When a client LPAR OS is PHYP-Large Send-capable and initiates the transfer of a PHYP-Large Send packet, if the destination LPAR is also PHYP-Large Send-capable, then PHYP will deliver the Large Send packet un-segmented.  If the destination happens to be the trunk adapter in VIOS, the MSS will be extracted from the Large Send packets and passed onto the physical NIC for hardware TCP segmentation offload.

 

In case the destination virtual Ethernet interface is not capable of handling PHYP-Large Send packets, PHYP will segment the packets based on the MSS provided by the sender.

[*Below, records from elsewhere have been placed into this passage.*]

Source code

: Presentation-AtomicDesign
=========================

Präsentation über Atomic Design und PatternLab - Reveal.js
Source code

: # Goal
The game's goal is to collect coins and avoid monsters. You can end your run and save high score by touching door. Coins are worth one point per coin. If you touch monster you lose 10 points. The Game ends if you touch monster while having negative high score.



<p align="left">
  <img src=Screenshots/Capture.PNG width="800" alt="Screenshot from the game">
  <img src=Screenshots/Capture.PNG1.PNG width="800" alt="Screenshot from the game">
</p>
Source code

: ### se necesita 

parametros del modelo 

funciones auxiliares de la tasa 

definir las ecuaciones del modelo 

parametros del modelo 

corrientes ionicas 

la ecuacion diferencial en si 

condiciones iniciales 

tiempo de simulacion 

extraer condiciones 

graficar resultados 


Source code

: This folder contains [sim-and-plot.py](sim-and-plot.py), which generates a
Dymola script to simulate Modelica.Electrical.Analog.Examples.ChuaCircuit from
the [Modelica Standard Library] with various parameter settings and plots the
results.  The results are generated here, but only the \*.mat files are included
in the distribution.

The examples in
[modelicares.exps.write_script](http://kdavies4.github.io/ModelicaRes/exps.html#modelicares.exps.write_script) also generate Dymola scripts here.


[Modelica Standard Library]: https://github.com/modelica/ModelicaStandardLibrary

There is still an advantage of having the hypervisor perform the TCP segmentation because the transmission overhead is lower than having client LPAR perform the segmentation.

 

The major advantage of the PHYP assisted Large Send is its ability to accommodate all OS types (AIX, IBM i, Linux) in a similar manner. Previously AIX enables Large Send only if the connection partner is another AIX LPAR or is outside the managed system. In other words, AIX would not turn on Large Send if the other LPAR is running IBM i or Linux. When all the client LPARs meet the PHYP Large Send requirements, AIX would be able to exploit Large Send even if the receiving LPARs run Linux or IBM-I, and vice versa.

 

Now that AIX supports two flavors of Large Send, how does the user choose which type of Large Send to use? At the network interface layer, there is one Large Send control (attribute mtu_bypass). When mtu_bypass is on, the AIX TCP stack first tries to establish the legacy Large Send for the connection. If that fails, and if the PHYP level supports the new Large Send, AIX then uses the new PHYP Large Send method.  The implementation choice of dynamic selection of the Large Send solution is to avoid performance degradation in cases where the sender is AIX and at a new level which is PHYP Large Send enabled, but the receiver is an AIX LPAR at an older code level which is not PHYP Large Send capable. In short, the choice of which large send to use is automatically handled so no explicit user action is required.